Rewrite the items below, replacing each "common name" with "vernacular name" and keeping everything else the same.

* * *

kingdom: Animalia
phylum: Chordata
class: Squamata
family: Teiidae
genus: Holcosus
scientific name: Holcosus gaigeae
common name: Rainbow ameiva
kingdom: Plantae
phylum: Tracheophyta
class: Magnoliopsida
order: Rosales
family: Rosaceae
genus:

* * *

| RESPONSE FOR THIS EXERCISE |
kingdom: Animalia
phylum: Chordata
class: Squamata
family: Teiidae
genus: Holcosus
scientific name: Holcosus gaigeae
vernacular name: Rainbow ameiva
kingdom: Plantae
phylum: Tracheophyta
class: Magnoliopsida
order: Rosales
family: Rosaceae
genus:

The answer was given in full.